##### The records

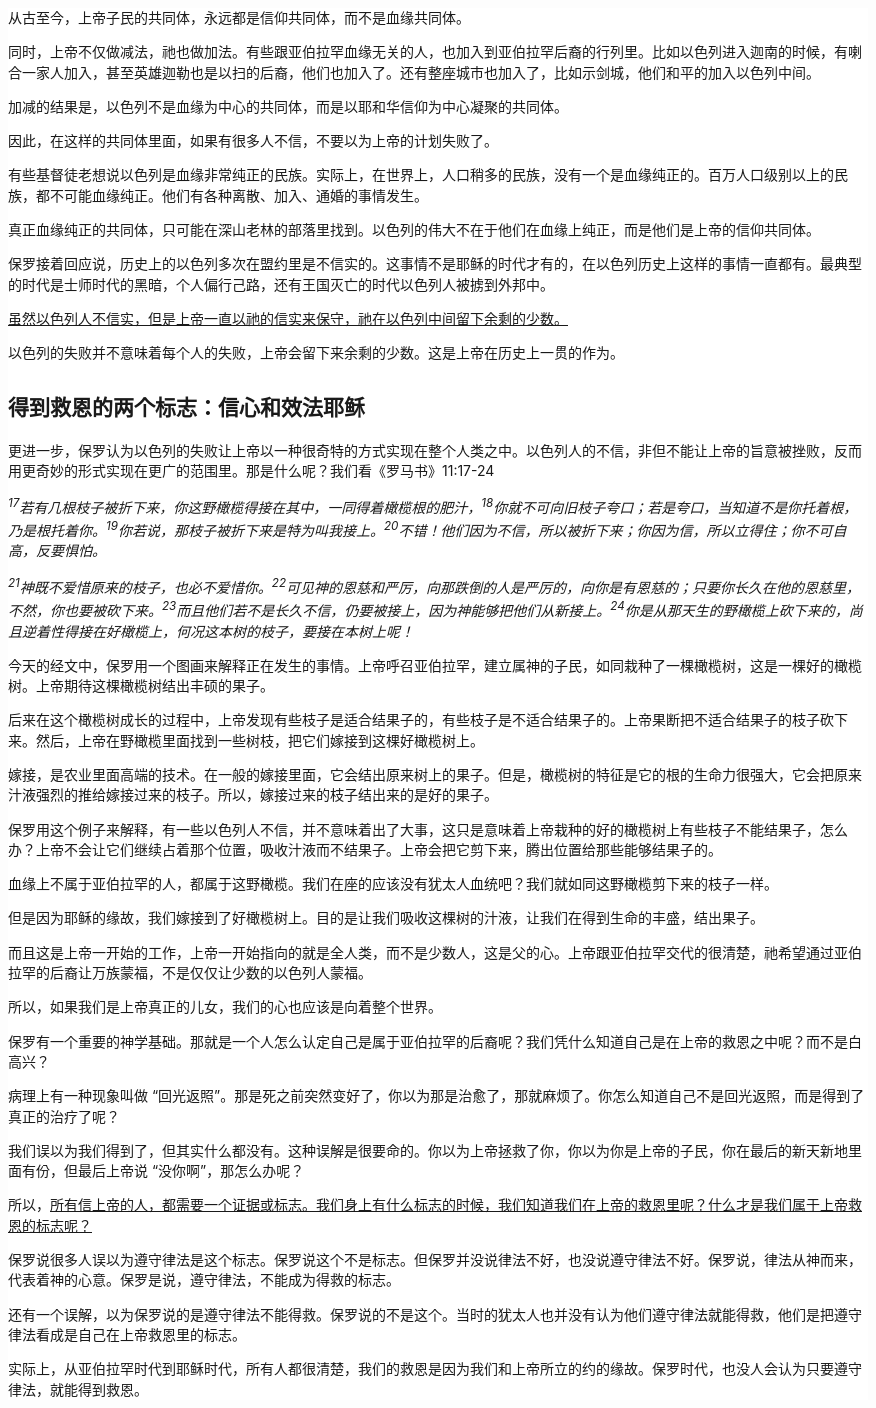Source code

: 从古至今，上帝子民的共同体，永远都是信仰共同体，而不是血缘共同体。

同时，上帝不仅做减法，祂也做加法。有些跟亚伯拉罕血缘无关的人，也加入到亚伯拉罕后裔的行列里。比如以色列进入迦南的时候，有喇合一家人加入，甚至英雄迦勒也是以扫的后裔，他们也加入了。还有整座城市也加入了，比如示剑城，他们和平的加入以色列中间。

加减的结果是，以色列不是血缘为中心的共同体，而是以耶和华信仰为中心凝聚的共同体。

因此，在这样的共同体里面，如果有很多人不信，不要以为上帝的计划失败了。

有些基督徒老想说以色列是血缘非常纯正的民族。实际上，在世界上，人口稍多的民族，没有一个是血缘纯正的。百万人口级别以上的民族，都不可能血缘纯正。他们有各种离散、加入、通婚的事情发生。

真正血缘纯正的共同体，只可能在深山老林的部落里找到。以色列的伟大不在于他们在血缘上纯正，而是他们是上帝的信仰共同体。

保罗接着回应说，历史上的以色列多次在盟约里是不信实的。这事情不是耶稣的时代才有的，在以色列历史上这样的事情一直都有。最典型的时代是士师时代的黑暗，个人偏行己路，还有王国灭亡的时代以色列人被掳到外邦中。

<u>虽然以色列人不信实，但是上帝一直以祂的信实来保守，祂在以色列中间留下余剩的少数。</u>

以色列的失败并不意味着每个人的失败，上帝会留下来余剩的少数。这是上帝在历史上一贯的作为。

## 得到救恩的两个标志：信心和效法耶稣

更进一步，保罗认为以色列的失败让上帝以一种很奇特的方式实现在整个人类之中。以色列人的不信，非但不能让上帝的旨意被挫败，反而用更奇妙的形式实现在更广的范围里。那是什么呢？我们看《罗马书》11:17-24

*<sup>17</sup>若有几根枝子被折下来，你这野橄榄得接在其中，一同得着橄榄根的肥汁，<sup>18</sup>你就不可向旧枝子夸口；若是夸口，当知道不是你托着根，乃是根托着你。<sup>19</sup>你若说，那枝子被折下来是特为叫我接上。<sup>20</sup>不错！他们因为不信，所以被折下来；你因为信，所以立得住；你不可自高，反要惧怕。*

*<sup>21</sup>神既不爱惜原来的枝子，也必不爱惜你。<sup>22</sup>可见神的恩慈和严厉，向那跌倒的人是严厉的，向你是有恩慈的；只要你长久在他的恩慈里，不然，你也要被砍下来。<sup>23</sup>而且他们若不是长久不信，仍要被接上，因为神能够把他们从新接上。<sup>24</sup>你是从那天生的野橄榄上砍下来的，尚且逆着性得接在好橄榄上，何况这本树的枝子，要接在本树上呢！*

今天的经文中，保罗用一个图画来解释正在发生的事情。上帝呼召亚伯拉罕，建立属神的子民，如同栽种了一棵橄榄树，这是一棵好的橄榄树。上帝期待这棵橄榄树结出丰硕的果子。

后来在这个橄榄树成长的过程中，上帝发现有些枝子是适合结果子的，有些枝子是不适合结果子的。上帝果断把不适合结果子的枝子砍下来。然后，上帝在野橄榄里面找到一些树枝，把它们嫁接到这棵好橄榄树上。

嫁接，是农业里面高端的技术。在一般的嫁接里面，它会结出原来树上的果子。但是，橄榄树的特征是它的根的生命力很强大，它会把原来汁液强烈的推给嫁接过来的枝子。所以，嫁接过来的枝子结出来的是好的果子。

保罗用这个例子来解释，有一些以色列人不信，并不意味着出了大事，这只是意味着上帝栽种的好的橄榄树上有些枝子不能结果子，怎么办？上帝不会让它们继续占着那个位置，吸收汁液而不结果子。上帝会把它剪下来，腾出位置给那些能够结果子的。

血缘上不属于亚伯拉罕的人，都属于这野橄榄。我们在座的应该没有犹太人血统吧？我们就如同这野橄榄剪下来的枝子一样。

但是因为耶稣的缘故，我们嫁接到了好橄榄树上。目的是让我们吸收这棵树的汁液，让我们在得到生命的丰盛，结出果子。

而且这是上帝一开始的工作，上帝一开始指向的就是全人类，而不是少数人，这是父的心。上帝跟亚伯拉罕交代的很清楚，祂希望通过亚伯拉罕的后裔让万族蒙福，不是仅仅让少数的以色列人蒙福。

所以，如果我们是上帝真正的儿女，我们的心也应该是向着整个世界。

保罗有一个重要的神学基础。那就是一个人怎么认定自己是属于亚伯拉罕的后裔呢？我们凭什么知道自己是在上帝的救恩之中呢？而不是白高兴？

病理上有一种现象叫做 “回光返照”。那是死之前突然变好了，你以为那是治愈了，那就麻烦了。你怎么知道自己不是回光返照，而是得到了真正的治疗了呢？

我们误以为我们得到了，但其实什么都没有。这种误解是很要命的。你以为上帝拯救了你，你以为你是上帝的子民，你在最后的新天新地里面有份，但最后上帝说 “没你啊”，那怎么办呢？

所以，<u>所有信上帝的人，都需要一个证据或标志。我们身上有什么标志的时候，我们知道我们在上帝的救恩里呢？什么才是我们属于上帝救恩的标志呢？</u>

保罗说很多人误以为遵守律法是这个标志。保罗说这个不是标志。但保罗并没说律法不好，也没说遵守律法不好。保罗说，律法从神而来，代表着神的心意。保罗是说，遵守律法，不能成为得救的标志。

还有一个误解，以为保罗说的是遵守律法不能得救。保罗说的不是这个。当时的犹太人也并没有认为他们遵守律法就能得救，他们是把遵守律法看成是自己在上帝救恩里的标志。

实际上，从亚伯拉罕时代到耶稣时代，所有人都很清楚，我们的救恩是因为我们和上帝所立的约的缘故。保罗时代，也没人会认为只要遵守律法，就能得到救恩。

##########

Extract the full text of every entry above verbatim, line by line, and omit the pictures from your answer.

Source code

: 从古至今，上帝子民的共同体，永远都是信仰共同体，而不是血缘共同体。

同时，上帝不仅做减法，祂也做加法。有些跟亚伯拉罕血缘无关的人，也加入到亚伯拉罕后裔的行列里。比如以色列进入迦南的时候，有喇合一家人加入，甚至英雄迦勒也是以扫的后裔，他们也加入了。还有整座城市也加入了，比如示剑城，他们和平的加入以色列中间。

加减的结果是，以色列不是血缘为中心的共同体，而是以耶和华信仰为中心凝聚的共同体。

因此，在这样的共同体里面，如果有很多人不信，不要以为上帝的计划失败了。

有些基督徒老想说以色列是血缘非常纯正的民族。实际上，在世界上，人口稍多的民族，没有一个是血缘纯正的。百万人口级别以上的民族，都不可能血缘纯正。他们有各种离散、加入、通婚的事情发生。

真正血缘纯正的共同体，只可能在深山老林的部落里找到。以色列的伟大不在于他们在血缘上纯正，而是他们是上帝的信仰共同体。

保罗接着回应说，历史上的以色列多次在盟约里是不信实的。这事情不是耶稣的时代才有的，在以色列历史上这样的事情一直都有。最典型的时代是士师时代的黑暗，个人偏行己路，还有王国灭亡的时代以色列人被掳到外邦中。

<u>虽然以色列人不信实，但是上帝一直以祂的信实来保守，祂在以色列中间留下余剩的少数。</u>

以色列的失败并不意味着每个人的失败，上帝会留下来余剩的少数。这是上帝在历史上一贯的作为。

## 得到救恩的两个标志：信心和效法耶稣

更进一步，保罗认为以色列的失败让上帝以一种很奇特的方式实现在整个人类之中。以色列人的不信，非但不能让上帝的旨意被挫败，反而用更奇妙的形式实现在更广的范围里。那是什么呢？我们看《罗马书》11:17-24

*<sup>17</sup>若有几根枝子被折下来，你这野橄榄得接在其中，一同得着橄榄根的肥汁，<sup>18</sup>你就不可向旧枝子夸口；若是夸口，当知道不是你托着根，乃是根托着你。<sup>19</sup>你若说，那枝子被折下来是特为叫我接上。<sup>20</sup>不错！他们因为不信，所以被折下来；你因为信，所以立得住；你不可自高，反要惧怕。*

*<sup>21</sup>神既不爱惜原来的枝子，也必不爱惜你。<sup>22</sup>可见神的恩慈和严厉，向那跌倒的人是严厉的，向你是有恩慈的；只要你长久在他的恩慈里，不然，你也要被砍下来。<sup>23</sup>而且他们若不是长久不信，仍要被接上，因为神能够把他们从新接上。<sup>24</sup>你是从那天生的野橄榄上砍下来的，尚且逆着性得接在好橄榄上，何况这本树的枝子，要接在本树上呢！*

今天的经文中，保罗用一个图画来解释正在发生的事情。上帝呼召亚伯拉罕，建立属神的子民，如同栽种了一棵橄榄树，这是一棵好的橄榄树。上帝期待这棵橄榄树结出丰硕的果子。

后来在这个橄榄树成长的过程中，上帝发现有些枝子是适合结果子的，有些枝子是不适合结果子的。上帝果断把不适合结果子的枝子砍下来。然后，上帝在野橄榄里面找到一些树枝，把它们嫁接到这棵好橄榄树上。

嫁接，是农业里面高端的技术。在一般的嫁接里面，它会结出原来树上的果子。但是，橄榄树的特征是它的根的生命力很强大，它会把原来汁液强烈的推给嫁接过来的枝子。所以，嫁接过来的枝子结出来的是好的果子。

保罗用这个例子来解释，有一些以色列人不信，并不意味着出了大事，这只是意味着上帝栽种的好的橄榄树上有些枝子不能结果子，怎么办？上帝不会让它们继续占着那个位置，吸收汁液而不结果子。上帝会把它剪下来，腾出位置给那些能够结果子的。

血缘上不属于亚伯拉罕的人，都属于这野橄榄。我们在座的应该没有犹太人血统吧？我们就如同这野橄榄剪下来的枝子一样。

但是因为耶稣的缘故，我们嫁接到了好橄榄树上。目的是让我们吸收这棵树的汁液，让我们在得到生命的丰盛，结出果子。

而且这是上帝一开始的工作，上帝一开始指向的就是全人类，而不是少数人，这是父的心。上帝跟亚伯拉罕交代的很清楚，祂希望通过亚伯拉罕的后裔让万族蒙福，不是仅仅让少数的以色列人蒙福。

所以，如果我们是上帝真正的儿女，我们的心也应该是向着整个世界。

保罗有一个重要的神学基础。那就是一个人怎么认定自己是属于亚伯拉罕的后裔呢？我们凭什么知道自己是在上帝的救恩之中呢？而不是白高兴？

病理上有一种现象叫做 “回光返照”。那是死之前突然变好了，你以为那是治愈了，那就麻烦了。你怎么知道自己不是回光返照，而是得到了真正的治疗了呢？

我们误以为我们得到了，但其实什么都没有。这种误解是很要命的。你以为上帝拯救了你，你以为你是上帝的子民，你在最后的新天新地里面有份，但最后上帝说 “没你啊”，那怎么办呢？

所以，<u>所有信上帝的人，都需要一个证据或标志。我们身上有什么标志的时候，我们知道我们在上帝的救恩里呢？什么才是我们属于上帝救恩的标志呢？</u>

保罗说很多人误以为遵守律法是这个标志。保罗说这个不是标志。但保罗并没说律法不好，也没说遵守律法不好。保罗说，律法从神而来，代表着神的心意。保罗是说，遵守律法，不能成为得救的标志。

还有一个误解，以为保罗说的是遵守律法不能得救。保罗说的不是这个。当时的犹太人也并没有认为他们遵守律法就能得救，他们是把遵守律法看成是自己在上帝救恩里的标志。

实际上，从亚伯拉罕时代到耶稣时代，所有人都很清楚，我们的救恩是因为我们和上帝所立的约的缘故。保罗时代，也没人会认为只要遵守律法，就能得到救恩。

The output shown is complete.